═════ Records provided

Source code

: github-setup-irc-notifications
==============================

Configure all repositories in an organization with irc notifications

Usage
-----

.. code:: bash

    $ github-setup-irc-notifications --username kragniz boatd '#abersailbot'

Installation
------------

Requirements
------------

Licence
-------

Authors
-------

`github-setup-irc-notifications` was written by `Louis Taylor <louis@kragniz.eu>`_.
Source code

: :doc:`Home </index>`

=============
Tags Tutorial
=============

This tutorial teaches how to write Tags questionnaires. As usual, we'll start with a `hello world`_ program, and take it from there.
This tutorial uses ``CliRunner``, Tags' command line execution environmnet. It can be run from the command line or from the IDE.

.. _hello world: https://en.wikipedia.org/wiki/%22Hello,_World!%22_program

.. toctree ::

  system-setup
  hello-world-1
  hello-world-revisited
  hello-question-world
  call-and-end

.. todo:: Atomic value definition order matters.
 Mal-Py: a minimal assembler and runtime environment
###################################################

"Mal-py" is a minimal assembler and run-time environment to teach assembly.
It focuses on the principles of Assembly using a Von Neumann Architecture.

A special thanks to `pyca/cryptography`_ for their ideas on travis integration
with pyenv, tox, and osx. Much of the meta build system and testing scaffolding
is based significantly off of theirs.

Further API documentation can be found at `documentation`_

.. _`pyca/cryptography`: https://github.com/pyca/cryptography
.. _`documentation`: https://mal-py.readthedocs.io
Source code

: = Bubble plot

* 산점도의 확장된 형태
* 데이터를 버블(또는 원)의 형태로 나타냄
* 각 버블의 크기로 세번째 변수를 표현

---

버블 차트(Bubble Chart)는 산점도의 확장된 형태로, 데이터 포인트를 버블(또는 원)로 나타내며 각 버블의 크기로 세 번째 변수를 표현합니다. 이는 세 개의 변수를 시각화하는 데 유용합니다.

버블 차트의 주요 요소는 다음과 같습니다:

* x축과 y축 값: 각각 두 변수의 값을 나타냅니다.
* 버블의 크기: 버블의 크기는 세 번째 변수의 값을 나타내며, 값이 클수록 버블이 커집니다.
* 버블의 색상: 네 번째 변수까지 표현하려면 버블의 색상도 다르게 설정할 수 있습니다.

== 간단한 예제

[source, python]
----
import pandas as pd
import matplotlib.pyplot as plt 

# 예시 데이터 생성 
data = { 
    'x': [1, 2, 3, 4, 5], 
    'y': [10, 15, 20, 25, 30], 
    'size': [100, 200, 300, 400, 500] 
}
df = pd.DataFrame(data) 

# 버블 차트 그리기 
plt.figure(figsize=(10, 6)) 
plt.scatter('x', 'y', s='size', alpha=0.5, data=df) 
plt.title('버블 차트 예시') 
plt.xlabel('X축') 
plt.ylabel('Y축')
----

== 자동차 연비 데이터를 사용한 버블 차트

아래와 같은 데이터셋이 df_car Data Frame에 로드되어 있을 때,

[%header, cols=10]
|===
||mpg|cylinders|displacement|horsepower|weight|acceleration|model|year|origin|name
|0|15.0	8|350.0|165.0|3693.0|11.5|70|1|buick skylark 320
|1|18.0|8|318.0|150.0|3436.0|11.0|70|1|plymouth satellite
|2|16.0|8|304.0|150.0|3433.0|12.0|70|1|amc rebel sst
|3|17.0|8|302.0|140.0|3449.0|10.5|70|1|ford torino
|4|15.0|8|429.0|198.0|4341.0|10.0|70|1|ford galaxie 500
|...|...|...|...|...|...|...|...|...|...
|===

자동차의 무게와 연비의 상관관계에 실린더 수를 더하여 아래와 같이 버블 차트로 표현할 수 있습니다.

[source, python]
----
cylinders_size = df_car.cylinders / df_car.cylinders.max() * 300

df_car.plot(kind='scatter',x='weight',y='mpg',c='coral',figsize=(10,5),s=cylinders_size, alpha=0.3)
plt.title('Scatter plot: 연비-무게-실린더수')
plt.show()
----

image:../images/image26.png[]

══════════

What you should do => For the word "있습니다", tally the lines above that hold it and answer with the number alone.

Response to the exercise => 2